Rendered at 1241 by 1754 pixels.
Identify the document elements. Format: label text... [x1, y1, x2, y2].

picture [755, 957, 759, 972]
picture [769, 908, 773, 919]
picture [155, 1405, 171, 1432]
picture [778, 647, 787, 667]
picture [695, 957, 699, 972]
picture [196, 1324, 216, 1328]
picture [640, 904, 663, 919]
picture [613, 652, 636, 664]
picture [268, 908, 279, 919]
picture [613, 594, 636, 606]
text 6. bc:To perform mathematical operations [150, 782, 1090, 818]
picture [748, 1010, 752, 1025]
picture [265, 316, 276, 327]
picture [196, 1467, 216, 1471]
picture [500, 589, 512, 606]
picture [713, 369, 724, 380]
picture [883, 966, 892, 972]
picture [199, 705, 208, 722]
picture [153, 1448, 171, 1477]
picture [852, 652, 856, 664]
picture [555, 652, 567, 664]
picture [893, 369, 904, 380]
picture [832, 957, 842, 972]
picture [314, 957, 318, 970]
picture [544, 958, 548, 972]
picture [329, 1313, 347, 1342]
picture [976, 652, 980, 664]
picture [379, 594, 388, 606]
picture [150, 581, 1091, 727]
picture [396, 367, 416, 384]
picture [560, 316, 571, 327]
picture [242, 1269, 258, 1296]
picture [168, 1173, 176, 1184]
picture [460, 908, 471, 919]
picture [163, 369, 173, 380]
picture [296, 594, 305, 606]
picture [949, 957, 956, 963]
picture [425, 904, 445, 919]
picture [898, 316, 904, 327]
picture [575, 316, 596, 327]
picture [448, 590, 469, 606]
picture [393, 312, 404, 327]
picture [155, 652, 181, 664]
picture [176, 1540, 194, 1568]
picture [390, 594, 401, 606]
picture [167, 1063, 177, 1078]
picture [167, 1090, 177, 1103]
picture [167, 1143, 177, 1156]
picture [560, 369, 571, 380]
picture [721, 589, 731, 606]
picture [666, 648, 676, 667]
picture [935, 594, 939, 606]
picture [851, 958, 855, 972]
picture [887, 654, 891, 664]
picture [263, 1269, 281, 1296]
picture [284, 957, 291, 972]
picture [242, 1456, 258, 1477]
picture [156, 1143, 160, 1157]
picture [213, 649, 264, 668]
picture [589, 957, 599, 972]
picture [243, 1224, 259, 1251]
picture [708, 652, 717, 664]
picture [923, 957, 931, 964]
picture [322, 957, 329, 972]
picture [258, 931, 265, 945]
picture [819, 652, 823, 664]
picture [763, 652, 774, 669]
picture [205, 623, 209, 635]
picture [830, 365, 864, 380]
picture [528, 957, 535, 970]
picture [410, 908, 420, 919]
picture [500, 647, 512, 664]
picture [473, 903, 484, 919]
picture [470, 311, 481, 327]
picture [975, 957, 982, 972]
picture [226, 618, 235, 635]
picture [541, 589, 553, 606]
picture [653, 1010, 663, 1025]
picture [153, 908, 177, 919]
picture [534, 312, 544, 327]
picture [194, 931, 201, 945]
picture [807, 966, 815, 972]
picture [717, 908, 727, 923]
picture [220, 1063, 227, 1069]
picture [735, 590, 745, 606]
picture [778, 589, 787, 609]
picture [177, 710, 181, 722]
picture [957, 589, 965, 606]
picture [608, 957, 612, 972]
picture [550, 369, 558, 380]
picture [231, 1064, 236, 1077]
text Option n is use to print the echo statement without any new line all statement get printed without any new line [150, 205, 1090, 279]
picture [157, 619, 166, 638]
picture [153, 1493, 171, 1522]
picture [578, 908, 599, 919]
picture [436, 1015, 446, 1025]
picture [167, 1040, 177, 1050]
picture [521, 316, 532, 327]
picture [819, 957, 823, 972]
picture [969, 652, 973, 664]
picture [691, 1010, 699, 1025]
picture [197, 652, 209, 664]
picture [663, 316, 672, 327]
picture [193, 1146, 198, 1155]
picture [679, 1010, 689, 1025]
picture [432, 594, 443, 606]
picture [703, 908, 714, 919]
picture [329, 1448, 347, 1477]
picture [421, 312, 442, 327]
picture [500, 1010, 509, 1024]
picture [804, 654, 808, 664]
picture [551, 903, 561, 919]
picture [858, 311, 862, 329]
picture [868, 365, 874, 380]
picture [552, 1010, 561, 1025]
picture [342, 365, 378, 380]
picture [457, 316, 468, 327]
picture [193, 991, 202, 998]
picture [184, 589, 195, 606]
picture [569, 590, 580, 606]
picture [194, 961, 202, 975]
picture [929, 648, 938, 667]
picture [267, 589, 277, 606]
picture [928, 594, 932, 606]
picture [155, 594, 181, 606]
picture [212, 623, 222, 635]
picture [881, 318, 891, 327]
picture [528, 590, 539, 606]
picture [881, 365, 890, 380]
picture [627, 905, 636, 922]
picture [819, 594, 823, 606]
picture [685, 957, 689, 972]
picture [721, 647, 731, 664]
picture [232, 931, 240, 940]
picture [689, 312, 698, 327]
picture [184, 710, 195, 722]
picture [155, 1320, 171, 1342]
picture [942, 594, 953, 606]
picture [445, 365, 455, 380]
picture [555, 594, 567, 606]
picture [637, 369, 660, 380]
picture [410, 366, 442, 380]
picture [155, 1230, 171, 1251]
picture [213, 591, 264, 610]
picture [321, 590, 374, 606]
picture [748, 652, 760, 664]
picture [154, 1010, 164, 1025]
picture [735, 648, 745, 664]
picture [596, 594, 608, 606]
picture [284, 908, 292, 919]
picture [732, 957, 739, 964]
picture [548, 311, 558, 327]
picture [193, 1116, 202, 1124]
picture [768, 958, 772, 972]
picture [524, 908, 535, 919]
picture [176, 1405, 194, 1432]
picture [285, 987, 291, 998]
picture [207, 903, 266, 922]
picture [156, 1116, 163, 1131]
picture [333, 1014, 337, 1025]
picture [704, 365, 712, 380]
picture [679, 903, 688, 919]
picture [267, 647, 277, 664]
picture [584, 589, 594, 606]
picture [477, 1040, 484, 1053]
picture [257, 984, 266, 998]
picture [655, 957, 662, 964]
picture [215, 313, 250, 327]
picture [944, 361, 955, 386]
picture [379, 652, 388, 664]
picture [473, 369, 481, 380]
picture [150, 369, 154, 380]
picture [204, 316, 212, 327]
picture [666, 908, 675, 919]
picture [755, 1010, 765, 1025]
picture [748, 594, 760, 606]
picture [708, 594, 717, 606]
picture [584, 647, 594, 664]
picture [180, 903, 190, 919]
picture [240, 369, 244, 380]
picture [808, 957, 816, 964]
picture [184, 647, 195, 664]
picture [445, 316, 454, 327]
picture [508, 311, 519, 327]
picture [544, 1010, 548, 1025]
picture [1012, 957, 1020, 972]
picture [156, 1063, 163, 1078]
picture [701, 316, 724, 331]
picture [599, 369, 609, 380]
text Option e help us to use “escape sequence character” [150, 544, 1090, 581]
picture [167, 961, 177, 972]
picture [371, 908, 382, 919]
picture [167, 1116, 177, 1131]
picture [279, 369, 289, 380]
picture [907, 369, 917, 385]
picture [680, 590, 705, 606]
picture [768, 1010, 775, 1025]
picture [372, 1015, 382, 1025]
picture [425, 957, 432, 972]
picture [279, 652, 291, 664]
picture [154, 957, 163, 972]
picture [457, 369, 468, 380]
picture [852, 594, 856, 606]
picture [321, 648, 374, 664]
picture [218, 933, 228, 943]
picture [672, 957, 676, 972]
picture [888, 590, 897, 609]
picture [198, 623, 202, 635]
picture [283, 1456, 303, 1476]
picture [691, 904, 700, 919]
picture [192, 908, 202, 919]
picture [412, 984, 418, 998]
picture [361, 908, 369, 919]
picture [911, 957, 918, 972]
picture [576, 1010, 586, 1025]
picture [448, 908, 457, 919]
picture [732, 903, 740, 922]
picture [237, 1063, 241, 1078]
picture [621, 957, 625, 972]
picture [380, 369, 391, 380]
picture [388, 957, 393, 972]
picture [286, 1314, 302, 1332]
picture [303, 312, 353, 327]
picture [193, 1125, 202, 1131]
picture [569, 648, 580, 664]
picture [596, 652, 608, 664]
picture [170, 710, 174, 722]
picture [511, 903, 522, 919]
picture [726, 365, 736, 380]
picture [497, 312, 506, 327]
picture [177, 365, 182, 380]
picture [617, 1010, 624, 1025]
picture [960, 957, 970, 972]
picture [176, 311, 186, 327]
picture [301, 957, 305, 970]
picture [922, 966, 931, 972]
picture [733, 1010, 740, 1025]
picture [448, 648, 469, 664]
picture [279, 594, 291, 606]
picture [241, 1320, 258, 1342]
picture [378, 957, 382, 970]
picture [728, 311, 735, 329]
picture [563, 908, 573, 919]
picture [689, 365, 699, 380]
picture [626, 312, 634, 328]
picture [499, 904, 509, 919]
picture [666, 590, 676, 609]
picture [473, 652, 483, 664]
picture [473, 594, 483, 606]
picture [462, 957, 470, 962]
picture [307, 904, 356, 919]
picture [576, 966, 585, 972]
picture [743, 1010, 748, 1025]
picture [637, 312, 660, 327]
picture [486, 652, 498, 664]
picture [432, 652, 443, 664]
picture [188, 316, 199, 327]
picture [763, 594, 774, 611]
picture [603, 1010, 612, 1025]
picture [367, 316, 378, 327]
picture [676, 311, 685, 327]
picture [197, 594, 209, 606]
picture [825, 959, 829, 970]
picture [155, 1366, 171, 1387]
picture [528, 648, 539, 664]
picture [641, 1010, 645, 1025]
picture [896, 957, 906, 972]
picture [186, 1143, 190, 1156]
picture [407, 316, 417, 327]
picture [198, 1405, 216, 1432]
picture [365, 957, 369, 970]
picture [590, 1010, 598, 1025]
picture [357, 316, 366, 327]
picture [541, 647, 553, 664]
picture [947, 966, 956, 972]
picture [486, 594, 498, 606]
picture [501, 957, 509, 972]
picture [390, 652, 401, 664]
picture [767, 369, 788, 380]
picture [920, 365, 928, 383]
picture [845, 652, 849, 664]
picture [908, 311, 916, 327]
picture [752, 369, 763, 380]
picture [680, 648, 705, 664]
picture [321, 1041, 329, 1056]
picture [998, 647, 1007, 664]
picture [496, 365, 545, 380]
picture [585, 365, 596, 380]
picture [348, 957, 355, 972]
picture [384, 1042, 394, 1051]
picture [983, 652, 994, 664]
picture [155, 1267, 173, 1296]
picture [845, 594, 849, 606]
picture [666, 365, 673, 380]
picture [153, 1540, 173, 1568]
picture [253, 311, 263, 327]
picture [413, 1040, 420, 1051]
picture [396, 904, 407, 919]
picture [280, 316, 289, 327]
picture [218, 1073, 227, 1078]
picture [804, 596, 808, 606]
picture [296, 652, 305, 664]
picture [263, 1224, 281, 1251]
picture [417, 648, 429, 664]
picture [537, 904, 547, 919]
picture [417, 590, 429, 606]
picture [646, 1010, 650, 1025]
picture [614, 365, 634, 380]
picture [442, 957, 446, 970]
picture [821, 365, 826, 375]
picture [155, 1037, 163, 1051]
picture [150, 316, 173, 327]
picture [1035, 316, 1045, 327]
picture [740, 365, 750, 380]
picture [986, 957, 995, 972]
• • • • •
_JOB ITEM_
Which of the lines above include the word "Option"? List those lines.

_SOLVED PROBLEM_
text Option n is use to print the echo statement without any new line all statement get printed without any new line [150, 205, 1090, 279]
text Option e help us to use “escape sequence character” [150, 544, 1090, 581]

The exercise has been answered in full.